**Provided text**
*****
I created two test_structs of host_struct_in and host_struct_out, which the _in holds the input memory to the device, and _out holds the resulting data obtained from the GPU device memory respectively.

From thereafter, I created two buffers, device_buf_A and device_buf_B for host_struct_in and host_struct_out respectively. Both “sizeof”'s are the size of the struct.

In the comment “// I GET THE ERROR OVER HERE” is the location of where the queue.enqueueWriteBuffer command gave me the -38 error as invalid memory object. The code below that command is commented but “compile-able”.

After scouring through a lot of boards and blogs, I am unfortunately at a loss of how to rectify this problem. Can someone please kindly tell / show me how to solve this?

My system information is as follows:

CPU: Phenom II X6 1055T
Mem: 4GB DDR3 OCX
GPU: ATI FireStream 9270 (RV770 architecture)
SDK: ATI Stream SDK 2.3
Catalyst Version: 10.12

If someone can kindly please respond to my post, it would be greatly appreciated!

Thanks and with best regards

Something is odd here. device_buf_A is never initialized in the code you provided, is it?

I thought struct had to be like:



typedef struct
{
  int a;
  int b;
} test_struct;


GeorgeR, the code you show does two things: it declares a struct and it performs a typedef on it. typedefs are not necessary to declare structs.
*****
Data records:

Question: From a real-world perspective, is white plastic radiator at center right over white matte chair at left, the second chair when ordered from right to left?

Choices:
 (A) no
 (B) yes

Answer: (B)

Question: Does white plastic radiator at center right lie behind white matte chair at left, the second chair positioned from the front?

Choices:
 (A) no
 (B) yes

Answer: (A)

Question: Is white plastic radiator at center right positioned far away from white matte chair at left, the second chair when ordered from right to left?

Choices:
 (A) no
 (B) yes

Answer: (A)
*****
**What this exercise asks**
1) Could you write out the forum thread's text starting at "CPU: Phenom II" and ending at "be greatly appreciated!"?
2) Answer these from the forum thread:
(a) What error number did the queue.enqueueWriteBuffer command return?
(b) Which GPU appears in the system information?
(c) Which buffer does the first reply say is never initialized?
You won't need the records for anything here.

**Solved tasks**
1)
CPU: Phenom II X6 1055T
Mem: 4GB DDR3 OCX
GPU: ATI FireStream 9270 (RV770 architecture)
SDK: ATI Stream SDK 2.3
Catalyst Version: 10.12

If someone can kindly please respond to my post, it would be greatly appreciated!

2)
(a) -38, as an invalid memory object
(b) ATI FireStream 9270 (RV770 architecture)
(c) device_buf_A